== What to work on ==
Convert the lines into a Markdown table with the columns Row and Line, starting with the line that contains "pose: elev=152.8 azim=255.8" and going on through the last line. Skip blank lines and leave out the pictures.

== Data lines ==

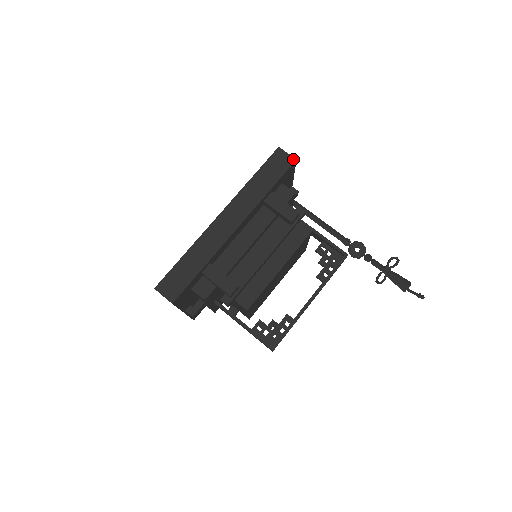
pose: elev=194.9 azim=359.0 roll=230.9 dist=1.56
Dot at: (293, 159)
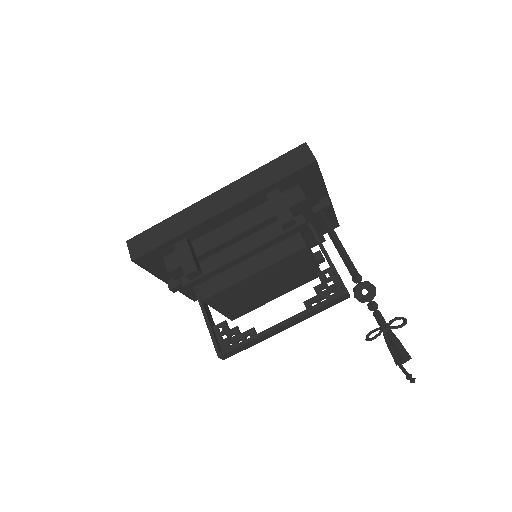
Dot at: (313, 159)
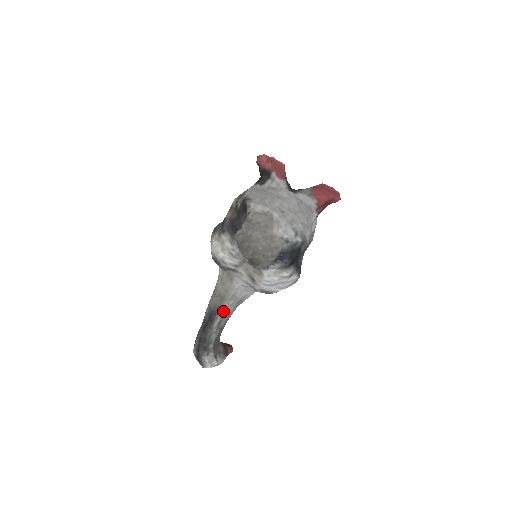
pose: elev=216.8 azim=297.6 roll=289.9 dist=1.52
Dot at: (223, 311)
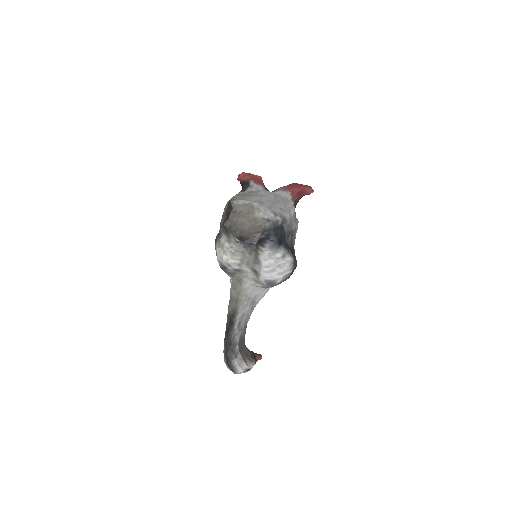
Dot at: (240, 312)
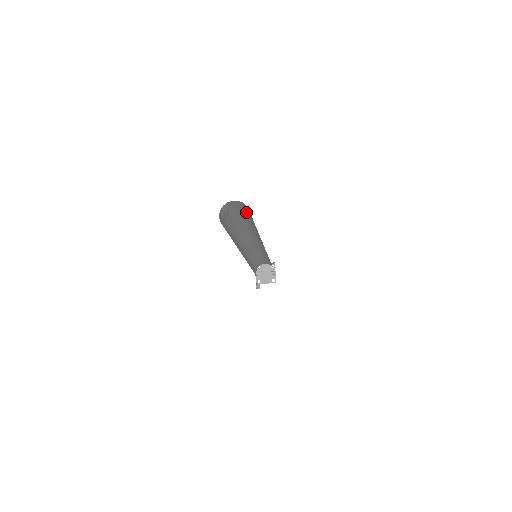
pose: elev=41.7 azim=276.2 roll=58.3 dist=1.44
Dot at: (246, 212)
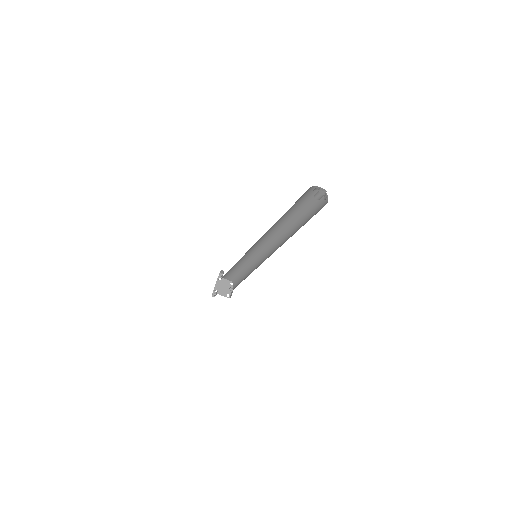
Dot at: (312, 203)
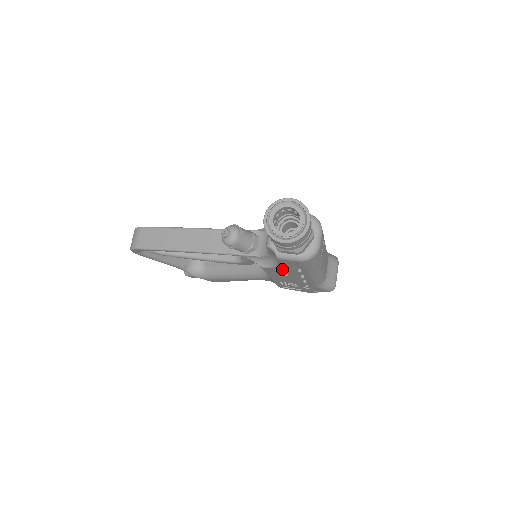
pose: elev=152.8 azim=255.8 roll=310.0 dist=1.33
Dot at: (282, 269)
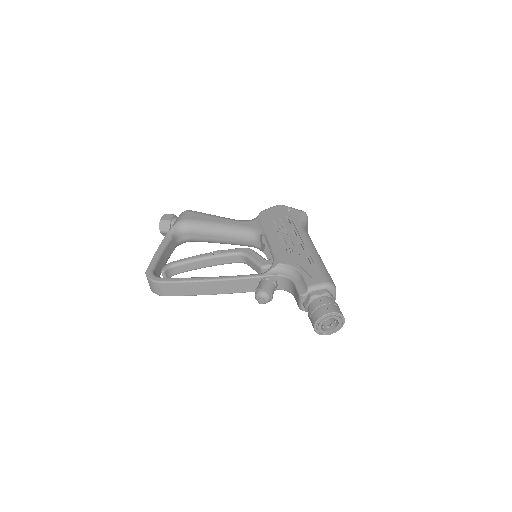
Dot at: occluded
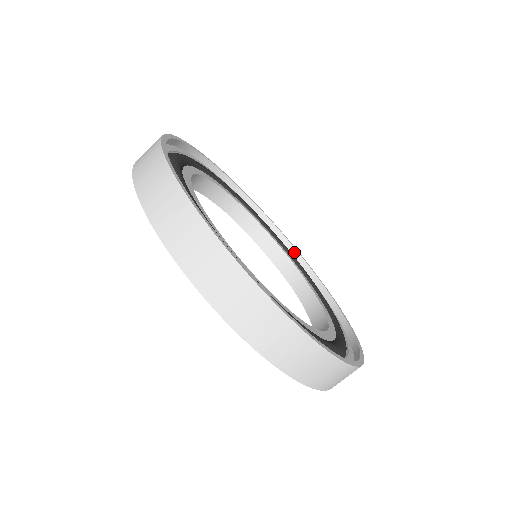
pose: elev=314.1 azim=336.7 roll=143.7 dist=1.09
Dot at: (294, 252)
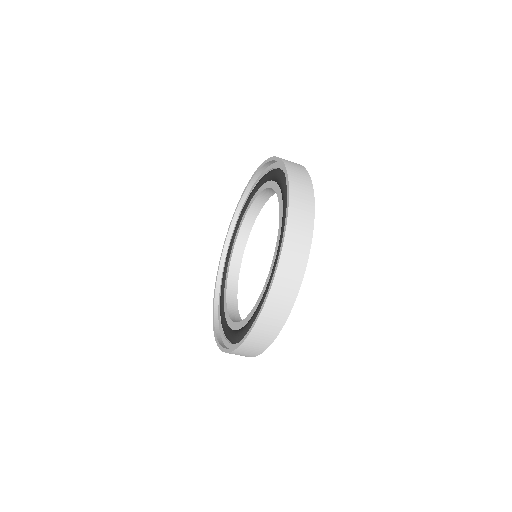
Dot at: occluded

== Task response ==
| Row | Line |
|---|---|
| 1 | pose: elev=152.8 azim=255.8 roll=310.0 dist=1.33 |
| 2 | Dot at: (282, 269) |
| 3 | Dot at: occluded |
| 4 | pose: elev=314.1 azim=336.7 roll=143.7 dist=1.09 |
| 5 | Dot at: (294, 252) |
| 6 | Dot at: occluded |